Description of the task: Copy the rows below, swapping "scientific name" for "Latin name" each time it appears and changing nothing else.

Data extract:
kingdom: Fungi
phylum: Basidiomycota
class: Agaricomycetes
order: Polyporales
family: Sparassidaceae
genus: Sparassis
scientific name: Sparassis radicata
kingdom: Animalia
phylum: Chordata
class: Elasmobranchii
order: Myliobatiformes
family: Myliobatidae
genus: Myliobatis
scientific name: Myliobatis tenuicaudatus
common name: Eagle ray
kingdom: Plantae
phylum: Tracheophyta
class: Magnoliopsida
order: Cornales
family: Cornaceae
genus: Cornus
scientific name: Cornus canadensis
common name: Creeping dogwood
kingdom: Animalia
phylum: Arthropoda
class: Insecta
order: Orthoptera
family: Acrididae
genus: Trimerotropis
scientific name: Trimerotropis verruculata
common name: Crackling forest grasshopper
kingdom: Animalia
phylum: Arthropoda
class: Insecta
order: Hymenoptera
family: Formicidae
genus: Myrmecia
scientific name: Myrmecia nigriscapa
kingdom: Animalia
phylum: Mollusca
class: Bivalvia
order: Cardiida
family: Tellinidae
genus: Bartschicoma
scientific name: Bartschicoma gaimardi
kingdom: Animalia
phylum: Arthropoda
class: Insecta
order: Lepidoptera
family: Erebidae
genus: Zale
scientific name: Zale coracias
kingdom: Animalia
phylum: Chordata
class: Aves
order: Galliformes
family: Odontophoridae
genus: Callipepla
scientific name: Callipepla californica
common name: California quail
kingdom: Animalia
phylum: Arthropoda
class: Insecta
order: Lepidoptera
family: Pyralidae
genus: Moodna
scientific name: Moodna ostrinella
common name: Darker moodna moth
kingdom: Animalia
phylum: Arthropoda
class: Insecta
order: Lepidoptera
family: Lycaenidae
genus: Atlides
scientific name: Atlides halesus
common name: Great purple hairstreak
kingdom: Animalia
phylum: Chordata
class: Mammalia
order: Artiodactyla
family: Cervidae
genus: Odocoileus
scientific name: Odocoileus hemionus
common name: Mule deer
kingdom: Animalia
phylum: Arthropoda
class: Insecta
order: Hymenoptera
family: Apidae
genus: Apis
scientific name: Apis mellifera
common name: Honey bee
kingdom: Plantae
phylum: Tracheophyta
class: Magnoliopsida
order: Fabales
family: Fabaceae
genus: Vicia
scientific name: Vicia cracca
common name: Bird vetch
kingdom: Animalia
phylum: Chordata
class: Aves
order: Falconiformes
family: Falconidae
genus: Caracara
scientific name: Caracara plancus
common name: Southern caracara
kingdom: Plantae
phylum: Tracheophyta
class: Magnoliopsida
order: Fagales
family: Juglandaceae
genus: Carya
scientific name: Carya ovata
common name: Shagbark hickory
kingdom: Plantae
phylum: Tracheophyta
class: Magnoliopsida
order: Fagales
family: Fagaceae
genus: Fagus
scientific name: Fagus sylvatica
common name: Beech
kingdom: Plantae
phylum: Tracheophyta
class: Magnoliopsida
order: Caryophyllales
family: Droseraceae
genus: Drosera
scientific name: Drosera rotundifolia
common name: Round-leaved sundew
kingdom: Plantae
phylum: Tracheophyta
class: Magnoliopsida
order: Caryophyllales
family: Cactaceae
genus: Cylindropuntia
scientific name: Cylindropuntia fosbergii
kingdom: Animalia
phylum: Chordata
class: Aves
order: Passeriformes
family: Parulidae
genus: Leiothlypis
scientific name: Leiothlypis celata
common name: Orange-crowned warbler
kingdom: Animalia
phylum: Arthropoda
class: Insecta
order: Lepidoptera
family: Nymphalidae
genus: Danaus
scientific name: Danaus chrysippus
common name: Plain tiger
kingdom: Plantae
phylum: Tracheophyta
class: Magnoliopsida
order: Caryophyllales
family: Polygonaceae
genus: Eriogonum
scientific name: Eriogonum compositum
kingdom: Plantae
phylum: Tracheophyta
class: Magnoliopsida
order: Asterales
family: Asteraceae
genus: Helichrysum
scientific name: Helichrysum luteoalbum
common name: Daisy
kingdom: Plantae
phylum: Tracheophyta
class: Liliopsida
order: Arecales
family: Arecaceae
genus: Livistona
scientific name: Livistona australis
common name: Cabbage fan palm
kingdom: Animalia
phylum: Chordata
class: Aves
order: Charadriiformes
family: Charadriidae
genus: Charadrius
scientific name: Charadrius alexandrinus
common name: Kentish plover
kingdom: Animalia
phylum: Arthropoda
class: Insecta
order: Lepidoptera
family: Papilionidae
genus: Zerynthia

The response:
kingdom: Fungi
phylum: Basidiomycota
class: Agaricomycetes
order: Polyporales
family: Sparassidaceae
genus: Sparassis
Latin name: Sparassis radicata
kingdom: Animalia
phylum: Chordata
class: Elasmobranchii
order: Myliobatiformes
family: Myliobatidae
genus: Myliobatis
Latin name: Myliobatis tenuicaudatus
common name: Eagle ray
kingdom: Plantae
phylum: Tracheophyta
class: Magnoliopsida
order: Cornales
family: Cornaceae
genus: Cornus
Latin name: Cornus canadensis
common name: Creeping dogwood
kingdom: Animalia
phylum: Arthropoda
class: Insecta
order: Orthoptera
family: Acrididae
genus: Trimerotropis
Latin name: Trimerotropis verruculata
common name: Crackling forest grasshopper
kingdom: Animalia
phylum: Arthropoda
class: Insecta
order: Hymenoptera
family: Formicidae
genus: Myrmecia
Latin name: Myrmecia nigriscapa
kingdom: Animalia
phylum: Mollusca
class: Bivalvia
order: Cardiida
family: Tellinidae
genus: Bartschicoma
Latin name: Bartschicoma gaimardi
kingdom: Animalia
phylum: Arthropoda
class: Insecta
order: Lepidoptera
family: Erebidae
genus: Zale
Latin name: Zale coracias
kingdom: Animalia
phylum: Chordata
class: Aves
order: Galliformes
family: Odontophoridae
genus: Callipepla
Latin name: Callipepla californica
common name: California quail
kingdom: Animalia
phylum: Arthropoda
class: Insecta
order: Lepidoptera
family: Pyralidae
genus: Moodna
Latin name: Moodna ostrinella
common name: Darker moodna moth
kingdom: Animalia
phylum: Arthropoda
class: Insecta
order: Lepidoptera
family: Lycaenidae
genus: Atlides
Latin name: Atlides halesus
common name: Great purple hairstreak
kingdom: Animalia
phylum: Chordata
class: Mammalia
order: Artiodactyla
family: Cervidae
genus: Odocoileus
Latin name: Odocoileus hemionus
common name: Mule deer
kingdom: Animalia
phylum: Arthropoda
class: Insecta
order: Hymenoptera
family: Apidae
genus: Apis
Latin name: Apis mellifera
common name: Honey bee
kingdom: Plantae
phylum: Tracheophyta
class: Magnoliopsida
order: Fabales
family: Fabaceae
genus: Vicia
Latin name: Vicia cracca
common name: Bird vetch
kingdom: Animalia
phylum: Chordata
class: Aves
order: Falconiformes
family: Falconidae
genus: Caracara
Latin name: Caracara plancus
common name: Southern caracara
kingdom: Plantae
phylum: Tracheophyta
class: Magnoliopsida
order: Fagales
family: Juglandaceae
genus: Carya
Latin name: Carya ovata
common name: Shagbark hickory
kingdom: Plantae
phylum: Tracheophyta
class: Magnoliopsida
order: Fagales
family: Fagaceae
genus: Fagus
Latin name: Fagus sylvatica
common name: Beech
kingdom: Plantae
phylum: Tracheophyta
class: Magnoliopsida
order: Caryophyllales
family: Droseraceae
genus: Drosera
Latin name: Drosera rotundifolia
common name: Round-leaved sundew
kingdom: Plantae
phylum: Tracheophyta
class: Magnoliopsida
order: Caryophyllales
family: Cactaceae
genus: Cylindropuntia
Latin name: Cylindropuntia fosbergii
kingdom: Animalia
phylum: Chordata
class: Aves
order: Passeriformes
family: Parulidae
genus: Leiothlypis
Latin name: Leiothlypis celata
common name: Orange-crowned warbler
kingdom: Animalia
phylum: Arthropoda
class: Insecta
order: Lepidoptera
family: Nymphalidae
genus: Danaus
Latin name: Danaus chrysippus
common name: Plain tiger
kingdom: Plantae
phylum: Tracheophyta
class: Magnoliopsida
order: Caryophyllales
family: Polygonaceae
genus: Eriogonum
Latin name: Eriogonum compositum
kingdom: Plantae
phylum: Tracheophyta
class: Magnoliopsida
order: Asterales
family: Asteraceae
genus: Helichrysum
Latin name: Helichrysum luteoalbum
common name: Daisy
kingdom: Plantae
phylum: Tracheophyta
class: Liliopsida
order: Arecales
family: Arecaceae
genus: Livistona
Latin name: Livistona australis
common name: Cabbage fan palm
kingdom: Animalia
phylum: Chordata
class: Aves
order: Charadriiformes
family: Charadriidae
genus: Charadrius
Latin name: Charadrius alexandrinus
common name: Kentish plover
kingdom: Animalia
phylum: Arthropoda
class: Insecta
order: Lepidoptera
family: Papilionidae
genus: Zerynthia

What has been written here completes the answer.